----- SELECTED PASSAGE

= Alexander Montgomerie, 1st Lord Montgomerie =

15th-century Scottish noble

Alexander Montgomerie, 1st Lord Montgomerie (died c. 1470) was a Scottish nobleman and diplomat.

==Life==
He was the eldest son of Sir John Montgomerie of Ardrossan (d. before 22 November 1429), by his wife Agnes, daughter of John of Islay, Lord of the Isles. In 1425 he was chosen a member of the privy council of James I. He succeeded his father some time before 22 November 1429, and in August 1430 he was, jointly with his brother-in-law, Sir Robert Cunningham of Kilmaurs, appointed governor of Kintyre and Knapdale.

----------

● USING THE INFORMATION
1. Answer these from the Alexander Montgomerie biography:
(a) Who was his father?
(b) In what year was he chosen a member of the privy council of James I?
(c) Which territories was he appointed governor of in August 1430?
2. Using the Alexander Montgomerie biography, explain in one to three sentences how it ties him to the Lord of the Isles.
3. Carry on the Alexander Montgomerie biography from the point where it ends.
The items aren't needed for any of this.

----- THE DATA

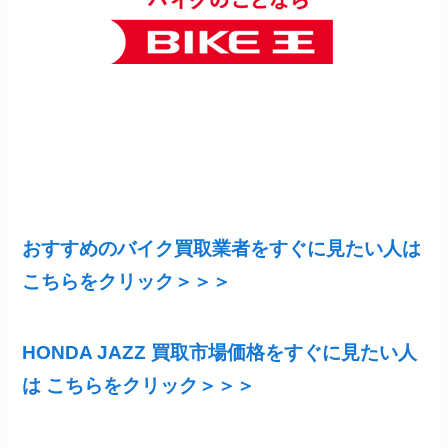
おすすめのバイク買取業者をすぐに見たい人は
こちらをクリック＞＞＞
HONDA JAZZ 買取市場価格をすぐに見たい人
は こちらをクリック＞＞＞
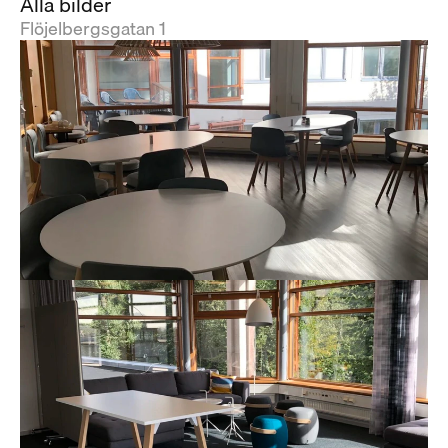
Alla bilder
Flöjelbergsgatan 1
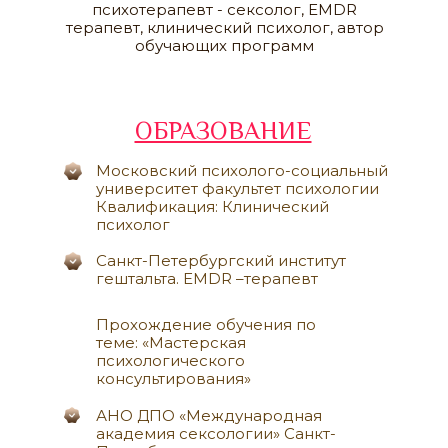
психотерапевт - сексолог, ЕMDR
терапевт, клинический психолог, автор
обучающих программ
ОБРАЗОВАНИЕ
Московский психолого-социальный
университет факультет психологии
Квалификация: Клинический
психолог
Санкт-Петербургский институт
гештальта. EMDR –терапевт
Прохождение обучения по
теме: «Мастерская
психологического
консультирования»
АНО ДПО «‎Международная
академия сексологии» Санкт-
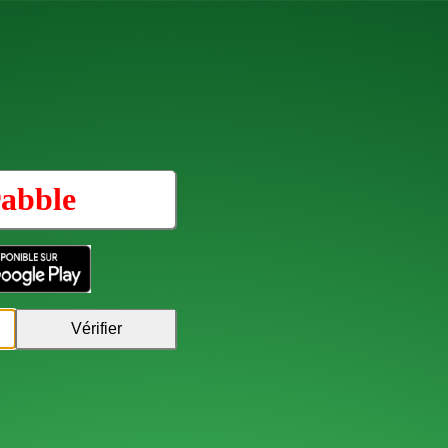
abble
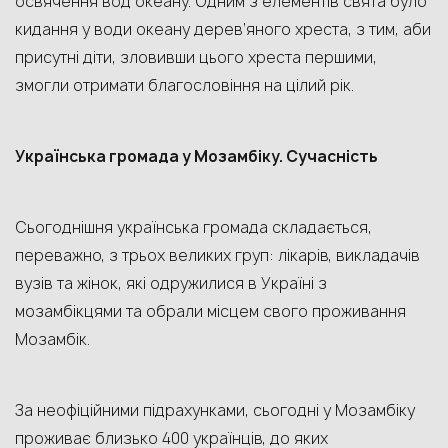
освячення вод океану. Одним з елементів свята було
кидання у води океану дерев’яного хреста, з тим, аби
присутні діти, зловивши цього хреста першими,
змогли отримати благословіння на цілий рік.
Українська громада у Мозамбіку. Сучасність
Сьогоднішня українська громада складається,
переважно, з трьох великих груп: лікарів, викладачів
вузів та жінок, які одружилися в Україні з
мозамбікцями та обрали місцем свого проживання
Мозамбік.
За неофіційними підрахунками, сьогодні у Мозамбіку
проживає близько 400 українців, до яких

----------

● EXERCISE RESULTS
1.
(a) Sir John Montgomerie of Ardrossan
(b) 1425
(c) Kintyre and Knapdale

2. His mother, Agnes, was the daughter of John of Islay, Lord of the Isles. This made Alexander the Lord of the Isles' grandson through his mother.

3.
On 30 November 1436 Montgomerie was appointed a commissioner to conclude a treaty with England, and he was one of the conservators of the truce concluded on 31 March for nine years. With the other Scottish commissioners he received the present of a silver cup from Henry VI of England. On 5 February 1444 he had a safe-conduct to go to Durham to treat for the extension of the truce and the return of the Scottish hostages.

In 1444 Montgomerie was appointed keeper of Brodick Castle on the Isle of Arran. He was one of those who set their seals to instruments passed by the parliament held at Perth, Scotland on 9 June 1445 against the lords who had rebelled against James II. He was created a lord of parliament by the title of Lord Montgomerie some time before 3 July 1445; and on 14 August 1451 he was a conservator for a truce with England, and in subsequent years he was sent to England on further embassies. He died about 1470.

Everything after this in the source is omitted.